__AUFGABENSTELLUNG__:
Prüfe anhand des Textes über neue Sportarten nach 1945, ob die folgenden Aussagen zutreffen: 1. Die Briten brachten Cricket und Polo mit. 2. Die Sowjets unterstützten Squash. 3. Die Amerikaner gaben Unterricht in Basketball. Antworte jeweils mit Ja oder Nein und zitiere die entscheidenden Worte des Textes wörtlich.

== AUSGANGSTEXT

Neue Sportarten nach 1945
In einer durch den Krieg zerstörten Stadt, dem Verbot der NS-Sportorganisationen und Vereine, kam der Sport nur langsam auf die Beine. Die Alliierten waren Vorreiter und unterstützten den Kommunalsport durch eigene Angebote. Neben Fußball, Laufen und Schwimmen brachten ihre Instrukteure der Jugend neue Sportarten mit. So durch die Briten Cricket und Polo, aber auch verstärkt Hockey und Rugby. Von den Amerikanern gab es Unterricht in American Football, Base- und Softball, natürlich auch Basketball und Volleyball. Die Franzosen unterstützten Boule, Lacrosse und Squash, die Sowjets bemühten sich um Boxen und Sportakrobatik. Bei Veranstaltungen sorgten Cheerleader und Twirling-Majoretten für Stimmung. Man nannte es Public Diplomacy, Erziehung zur Demokratie und zum Fair Play durch Sport. Zumindest bei den West-Alliierten.

====
== VORLIEGENDE EINTRÄGE

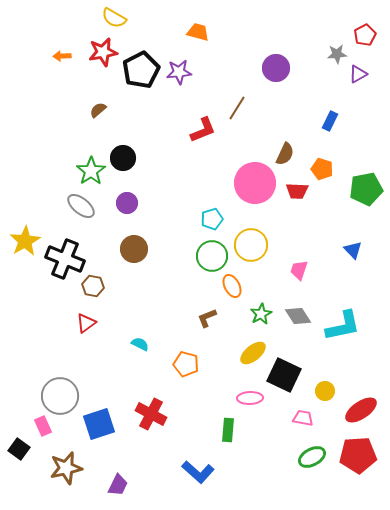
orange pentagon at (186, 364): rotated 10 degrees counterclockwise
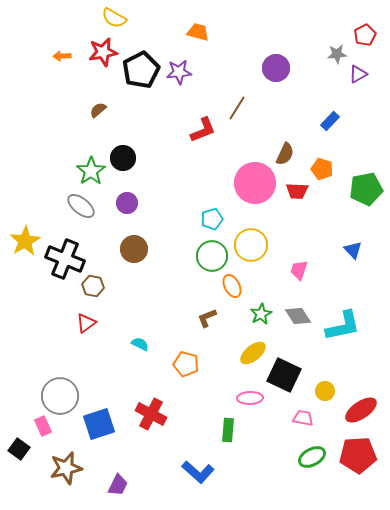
blue rectangle at (330, 121): rotated 18 degrees clockwise
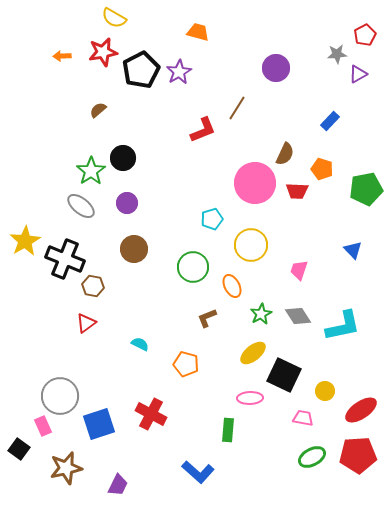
purple star at (179, 72): rotated 25 degrees counterclockwise
green circle at (212, 256): moved 19 px left, 11 px down
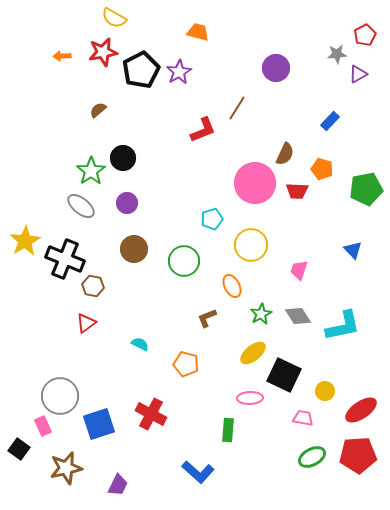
green circle at (193, 267): moved 9 px left, 6 px up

====

__LÖSUNG__:
1. Ja: „So durch die Briten Cricket und Polo, aber auch verstärkt Hockey und Rugby.“
2. Nein: „Die Franzosen unterstützten Boule, Lacrosse und Squash, die Sowjets bemühten sich um Boxen und Sportakrobatik.“
3. Ja: „Von den Amerikanern gab es Unterricht in American Football, Base- und Softball, natürlich auch Basketball und Volleyball.“